> Colin, I think the problems are being beaten one by one.
>
> You point out that Unicode has glyphs for dots under characters,
> but you also point out the that not all fonts contain those glyphs.
> This is a big problem.
> The ones we need in particular are h. (1E25), s. (1E63) and t. (1E6D)
> Cardo (an academic font) has these, but Times New Roman and Arial don't.
> I think the only standard Windows font containing them is Tahoma,
> so if you try to use them, Windows will (hopefully) change the font to
> Tahoma,
> but only for those letters, so they look odd in the word.
> I don't expect that many PDAs and phones will have a full-set Unicode font.
> We could supply one, of course - eg Cardo.
Ah, hadn't thought of that. I read stuff in a unicode font by default so
forgot it was an issue.
> You have two suggestions for shewa:
> If not, I guess we can live with a raised e, (esp as people don't have
> to type it in)
> and then have e for segol.
If we can do raised "e" then that's ideal - both standard and means
people will be more likely to pronounce it correctly and not as "e".
> I like the idea of o for both holem-vav and holem, if we use something
> else to indicate the presence of vav.
> That leaves ô for qames hatuph
Or just swap them round to match everyone else, of course! (We can still
small-cap the o with the circumflex.)
> I'm turning against the idea of /s /for tsade. It really doesn't sound
> like an s. I'd much prefer /tz
> /If so, so you think we could get away with _s_ for /sin/? The problem
> I'm thinking of is words starting with sin,
> which look rather strange with ss - eg 'hate' = /ssânê/^)
> Ug, I guess it will have to do.
Agreed it's not pretty, but unless we can think of something else. And
unfortunately there are words beginning with samekh too. Definitely
going for a two-letter form of tsade is better. Is "ts" or "tz" closer
to the correct prounciation?
> I'm not sure about the dieresis for non-dipthongs. But I noticed that
> one system uses "y",
> eg /hamayim
I've just realised I'm now seriously confused what case we're talking
about. In both hamayim and Cayin, isn't yod a consonant, so we'd
transcribe it as I just have? Or am I being dense.(Compare your
hashâmayim on the example page.) The only "aim" non-dipthong I can think
of is in the word for Jerusalem.
> /As you point out, the problem only occurs with "aim" as in Amora'im
> (and "ain" as in the name Ca'in)
> because when it is a furtive patach the combination isn't a normal
> diphthong pair (eg No'ah)
It is in English though. It could easily be read to match with "coach".
(e plus furtive patah is potentially worse - it does occur in modern
Hebrew but I don't know of one in the Bible.)
> Your point about copy and paste is really important. As you say, <u>
> won't copy and paste.
>
> I had a possible brainwave - what about small caps?

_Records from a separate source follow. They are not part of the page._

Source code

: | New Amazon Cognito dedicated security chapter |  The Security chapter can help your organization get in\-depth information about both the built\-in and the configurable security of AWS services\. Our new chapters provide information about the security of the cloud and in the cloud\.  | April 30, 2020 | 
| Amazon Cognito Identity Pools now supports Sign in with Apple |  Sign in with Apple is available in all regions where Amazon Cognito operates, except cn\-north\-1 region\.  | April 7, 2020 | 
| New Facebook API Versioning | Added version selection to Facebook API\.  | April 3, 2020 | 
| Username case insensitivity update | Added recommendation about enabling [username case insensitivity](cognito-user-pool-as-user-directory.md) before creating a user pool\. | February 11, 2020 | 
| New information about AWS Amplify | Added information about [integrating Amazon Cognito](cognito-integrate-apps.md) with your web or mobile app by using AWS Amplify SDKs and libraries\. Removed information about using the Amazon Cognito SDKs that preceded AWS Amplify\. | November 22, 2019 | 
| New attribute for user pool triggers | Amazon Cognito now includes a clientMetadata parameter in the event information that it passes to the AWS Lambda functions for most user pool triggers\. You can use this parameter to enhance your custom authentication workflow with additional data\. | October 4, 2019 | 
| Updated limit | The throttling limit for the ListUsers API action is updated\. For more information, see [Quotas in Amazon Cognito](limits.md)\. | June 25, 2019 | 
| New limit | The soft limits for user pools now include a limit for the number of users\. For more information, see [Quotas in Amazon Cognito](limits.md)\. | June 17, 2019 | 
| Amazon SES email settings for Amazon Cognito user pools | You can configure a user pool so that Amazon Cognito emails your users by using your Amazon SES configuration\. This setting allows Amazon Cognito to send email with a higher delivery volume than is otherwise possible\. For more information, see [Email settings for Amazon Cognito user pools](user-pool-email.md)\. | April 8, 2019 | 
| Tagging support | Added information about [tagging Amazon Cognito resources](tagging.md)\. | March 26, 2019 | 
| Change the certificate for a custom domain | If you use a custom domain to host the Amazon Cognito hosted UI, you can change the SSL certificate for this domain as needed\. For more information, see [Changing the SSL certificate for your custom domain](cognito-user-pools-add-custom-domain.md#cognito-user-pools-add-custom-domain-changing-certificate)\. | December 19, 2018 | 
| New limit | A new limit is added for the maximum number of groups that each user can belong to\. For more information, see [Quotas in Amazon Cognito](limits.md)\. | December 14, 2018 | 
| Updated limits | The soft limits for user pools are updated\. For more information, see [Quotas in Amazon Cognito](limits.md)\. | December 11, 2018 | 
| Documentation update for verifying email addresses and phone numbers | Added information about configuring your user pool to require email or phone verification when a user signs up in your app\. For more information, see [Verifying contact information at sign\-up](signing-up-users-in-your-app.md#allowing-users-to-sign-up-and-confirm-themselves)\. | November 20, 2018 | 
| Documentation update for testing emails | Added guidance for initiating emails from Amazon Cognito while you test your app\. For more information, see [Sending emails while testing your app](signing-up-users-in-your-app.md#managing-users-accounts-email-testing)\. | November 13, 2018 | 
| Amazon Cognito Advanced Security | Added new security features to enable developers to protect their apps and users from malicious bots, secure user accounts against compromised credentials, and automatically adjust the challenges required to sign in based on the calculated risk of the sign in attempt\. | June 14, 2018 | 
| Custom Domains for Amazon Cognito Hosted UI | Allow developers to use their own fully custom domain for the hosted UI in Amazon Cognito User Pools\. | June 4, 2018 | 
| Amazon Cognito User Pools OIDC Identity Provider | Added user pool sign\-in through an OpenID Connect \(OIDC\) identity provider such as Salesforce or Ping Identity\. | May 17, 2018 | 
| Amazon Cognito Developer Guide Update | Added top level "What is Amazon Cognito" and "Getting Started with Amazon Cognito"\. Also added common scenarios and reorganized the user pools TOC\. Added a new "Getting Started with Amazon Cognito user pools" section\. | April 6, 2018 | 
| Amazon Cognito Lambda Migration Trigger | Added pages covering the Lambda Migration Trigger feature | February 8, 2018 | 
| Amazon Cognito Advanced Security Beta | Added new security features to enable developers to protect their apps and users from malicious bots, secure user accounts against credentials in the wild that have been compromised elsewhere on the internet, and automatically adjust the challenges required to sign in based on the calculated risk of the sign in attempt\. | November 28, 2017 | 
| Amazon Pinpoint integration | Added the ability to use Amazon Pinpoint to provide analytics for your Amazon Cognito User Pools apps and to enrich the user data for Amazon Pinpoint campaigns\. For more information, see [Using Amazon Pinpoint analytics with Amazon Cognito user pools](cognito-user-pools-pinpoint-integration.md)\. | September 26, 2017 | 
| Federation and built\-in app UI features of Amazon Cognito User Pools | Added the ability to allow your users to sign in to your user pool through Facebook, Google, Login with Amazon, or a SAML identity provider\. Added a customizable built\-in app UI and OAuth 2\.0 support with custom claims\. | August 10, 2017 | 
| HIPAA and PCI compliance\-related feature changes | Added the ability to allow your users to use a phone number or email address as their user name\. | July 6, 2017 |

> They look OK when they are written,
> and are preserved with copy-and-paste.
> You can't always easily distinguish a small-cap vowel from the lower
> case letter
> (esp with o and u) but this doesn't matter much,
> because we aren't making distinctions about pronunciation.
> But small cap T and H look different from t and h.
> Also, we can use ")" and "(" as reduced-size superscript for aleph and
> ayin.
> These too will copy and paste in the same way someone might type them.
> Superscript "e" for shewa works OK too.
A brainwave indeed! Looks excellent. And definitely two spaces is
better. T and H nice and clear.
The one thing which I'd change is to retain the circumflexes on the
small-caps letters. This retains the long-vowel information, but also
aids readability I think - particularly for the I where if you just have
the stroke it can get confused with surrounding letters - see elohIm in
particular. (This is historically why i got the dot in the first place,
I believe.) I think the U also looks more natural with the hat - at
least in Garamond it comes out slightly smaller than the surrounding
letters, which won't be so distracting with the accent.)
On yihyeh and similar, I'd include the shewa if and only if you're meant
to sound it, which I'm not 100% sure of in this case. As the
transliteration stands, I would interpret it as two syllables "yi - yeh"
on the grounds that had the intent been for me to pronounce it " yi -
huh - yeh" the raised e would have been included.